伝説のプロレス団体UWFインターナショナルでデビューして、キングダム、リングス、PRIDEと渡り歩いた日本格闘技の生き証人金原弘光がゼロゼロ年代を振り返る連載インタビュー。今回は、トレバー・バービック戦や北尾光司戦という「イレギュラー」な決闘を制した高田延彦から、新日本プロレスとの対抗戦の試合後に「プロレス道にもとる行為」があったかどうかを問いただされていた件について……必読です! 前回はコチラ(http://ch.nicovideo.jp/dropkick/blomaga/ar973981






――プロレス団体の経営の雲行きが怪しくなるときって、まずは「ちゃんこがなくなる」なんて言われますけど、Uインターのときは、“宮富徳”こと宮戸(優光)さんの美味しいちゃんこはどうだったんですか?

金原 いや、最後までちゃんこは出ていたよ。宮戸さんは途中でUインターをやめちゃったけど、それまで宮戸さんが豪華なちゃんこを作ってるわけじゃん。だから「団体が潰れそう」という暗い雰囲気は少なくとも道場にはなかったんだよね。

――ちゃんこからは団体危機は伺えなかった(笑)。

金原 だって宮戸さんの豪華なちゃんこは、「ちゃんこ銭」とは別のお金で食材を買ってるということだから。

――ちゃんこ銭って相当かかりますよね。

金原 かかるよ。道場が1万円、寮が1万円、1日で2万円はかかる。ちゃんこの材料とは別に米も買わなきゃいけないんだよ。

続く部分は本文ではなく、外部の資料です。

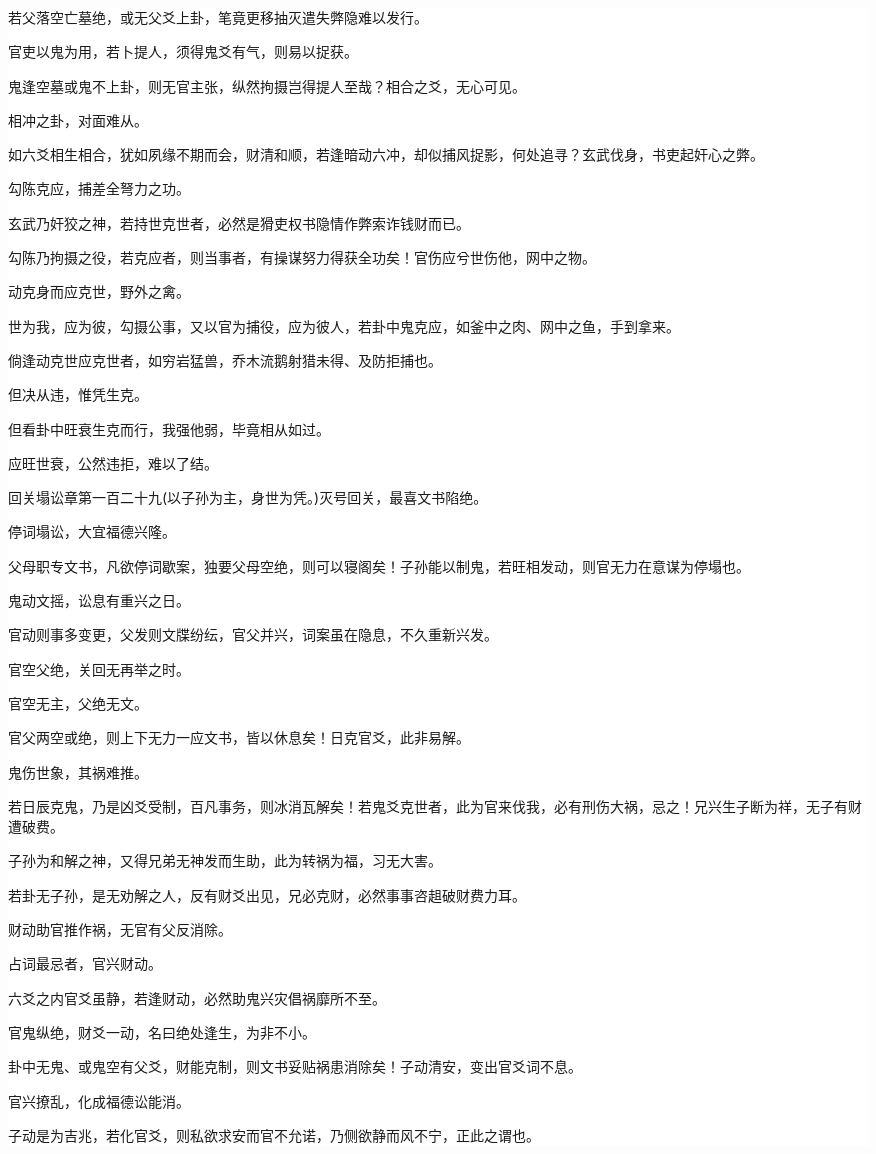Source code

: 若父落空亡墓绝，或无父爻上卦，笔竟更移抽灭遣失弊隐难以发行。

官吏以鬼为用，若卜提人，须得鬼爻有气，则易以捉获。

鬼逢空墓或鬼不上卦，则无官主张，纵然拘摄岂得提人至哉？相合之爻，无心可见。

相冲之卦，对面难从。

如六爻相生相合，犹如夙缘不期而会，财清和顺，若逢暗动六冲，却似捕风捉影，何处追寻？玄武伐身，书吏起奸心之弊。

勾陈克应，捕差全弩力之功。

玄武乃奸狡之神，若持世克世者，必然是猾吏权书隐情作弊索诈钱财而已。

勾陈乃拘摄之役，若克应者，则当事者，有操谋努力得获全功矣！官伤应兮世伤他，网中之物。

动克身而应克世，野外之禽。

世为我，应为彼，勾摄公事，又以官为捕役，应为彼人，若卦中鬼克应，如釜中之肉、网中之鱼，手到拿来。

倘逢动克世应克世者，如穷岩猛兽，乔木流鹅射猎未得、及防拒捕也。

但决从违，惟凭生克。

但看卦中旺衰生克而行，我强他弱，毕竟相从如过。

应旺世衰，公然违拒，难以了结。

回关塌讼章第一百二十九(以子孙为主，身世为凭。)灭号回关，最喜文书陷绝。

停词塌讼，大宜福德兴隆。

父母职专文书，凡欲停词歇案，独要父母空绝，则可以寝阁矣！子孙能以制鬼，若旺相发动，则官无力在意谋为停塌也。

鬼动文摇，讼息有重兴之日。

官动则事多变更，父发则文牒纷纭，官父并兴，词案虽在隐息，不久重新兴发。

官空父绝，关回无再举之时。

官空无主，父绝无文。

官父两空或绝，则上下无力一应文书，皆以休息矣！日克官爻，此非易解。

鬼伤世象，其祸难推。

若日辰克鬼，乃是凶爻受制，百凡事务，则冰消瓦解矣！若鬼爻克世者，此为官来伐我，必有刑伤大祸，忌之！兄兴生子断为祥，无子有财遭破费。

子孙为和解之神，又得兄弟无神发而生助，此为转祸为福，习无大害。

若卦无子孙，是无劝解之人，反有财爻出见，兄必克财，必然事事咨趄破财费力耳。

财动助官推作祸，无官有父反消除。

占词最忌者，官兴财动。

六爻之内官爻虽静，若逢财动，必然助鬼兴灾倡祸靡所不至。

官鬼纵绝，财爻一动，名曰绝处逢生，为非不小。

卦中无鬼、或鬼空有父爻，财能克制，则文书妥贴祸患消除矣！子动清安，变出官爻词不息。

官兴撩乱，化成福德讼能消。

子动是为吉兆，若化官爻，则私欲求安而官不允诺，乃侧欲静而风不宁，正此之谓也。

――「宮戸ちゃんこ」の特別材料も合わせると、月100万はくだらない……。

金原 「経営が危ない」って知らされたのは、ある日、高田(延彦)さんと安生(洋二)さんから夜の道場に選手たちがそれぞれ呼び出されたんだよね。「おまえは何時」って決められてね。


――個人面談だったんですね。

金原 うん。そんときに初めて「経営が厳しい」と言われて「このままだとUインターの存続自体が厳しいので、新日本と対抗戦をやるしかない。おまえは出てくれるか?」って。いま考えると高田さんが選手ひとりひとりに確認する必要ってないんだよ。高田さんは社長なんだから「経営が厳しいから新日本と対抗戦をやるぞ!」と一方的にも言ってもよかった。若手は普段から「高田さんのためならなんでもやる!」という感じだったから。それなのにひとりひとり話をしてくれる高田さんは凄いなって。